» TASK REQUIREMENTS:
[A] Copy word for word the section of the birthday blog post below that begins with the words "Dispatches, thoughts, and" and stops after "type too much.".
[B] Answer these questions using the birthday blog post below:
(i) At what time was the post made?
(ii) Where was the writer born?
(iii) What year is the writer's keyboard said to match?

» EXCERPT TO READ:
:::::
Dispatches, thoughts, and miscellanea from writer Jon Konrath

This is what North Dakota looks like. In July.

I am 40 today.  Actually, at the very minute this blog post is made (10:53 CST), 40 years ago, I was born at Grand Forks Air Force Base, North Dakota. 40 years.  40 god damned years.  I don’t believe that. I mean, my body feels like I’m 80 most mornings, but I feel like I should be writing this from the surface of Mars after a long morning of jet-packing around with my cybernetic mind reading robot.  Instead, I’m typing away on a keyboard that’s pretty much the same damn keyboard as they used in 1811, except this one has a bunch of stupid buttons to control my music, and it is split in half to maybe prevent my carpal tunnels from fusing together or apart or whatever it is your carpal tunnels do when you type too much.
:::::
» EXTRACTED RECORDS:
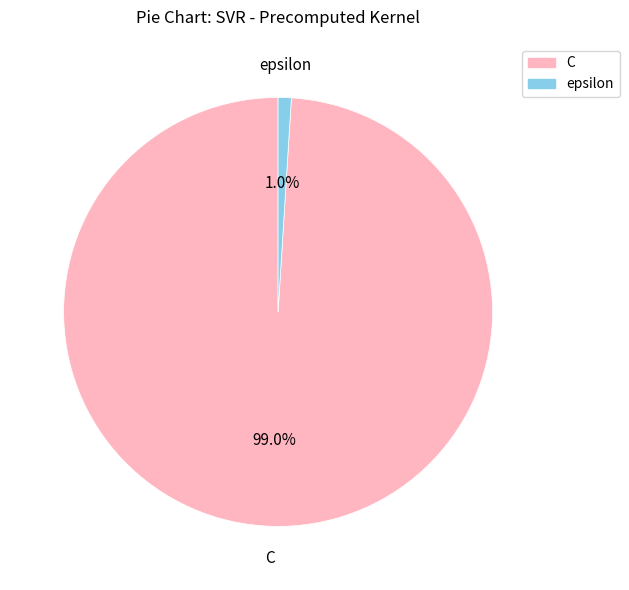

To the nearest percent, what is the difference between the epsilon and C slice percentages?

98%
:::::
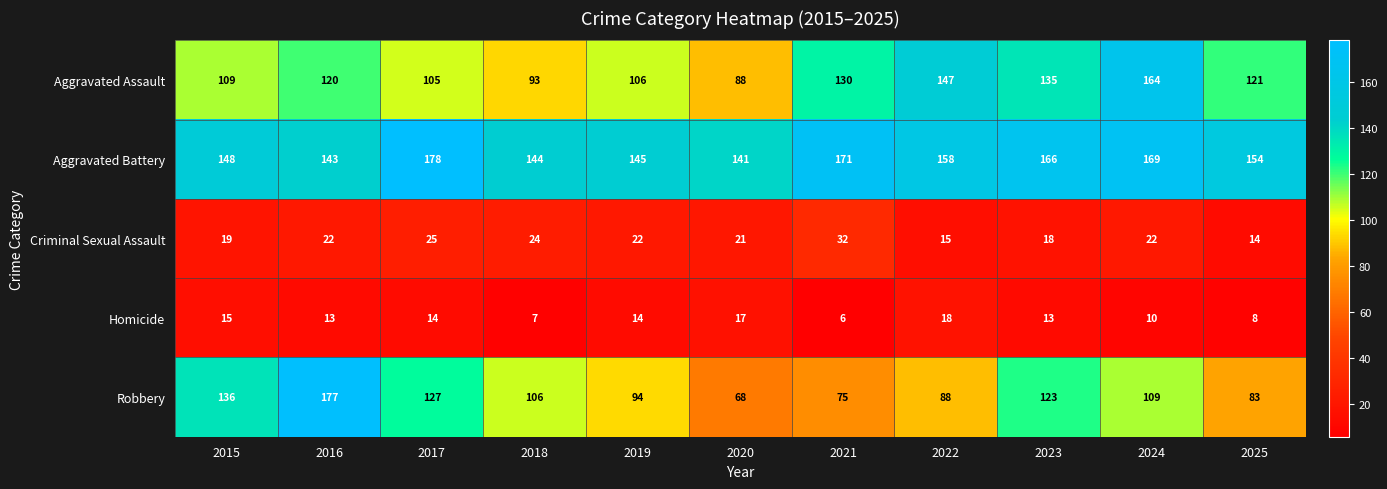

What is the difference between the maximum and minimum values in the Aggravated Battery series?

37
:::::
» RESULTS BY TASK:
[A]
Dispatches, thoughts, and miscellanea from writer Jon Konrath

This is what North Dakota looks like. In July.

I am 40 today.  Actually, at the very minute this blog post is made (10:53 CST), 40 years ago, I was born at Grand Forks Air Force Base, North Dakota. 40 years.  40 god damned years.  I don’t believe that. I mean, my body feels like I’m 80 most mornings, but I feel like I should be writing this from the surface of Mars after a long morning of jet-packing around with my cybernetic mind reading robot.  Instead, I’m typing away on a keyboard that’s pretty much the same damn keyboard as they used in 1811, except this one has a bunch of stupid buttons to control my music, and it is split in half to maybe prevent my carpal tunnels from fusing together or apart or whatever it is your carpal tunnels do when you type too much.

[B]
(i) 10:53 CST
(ii) Grand Forks Air Force Base, North Dakota
(iii) 1811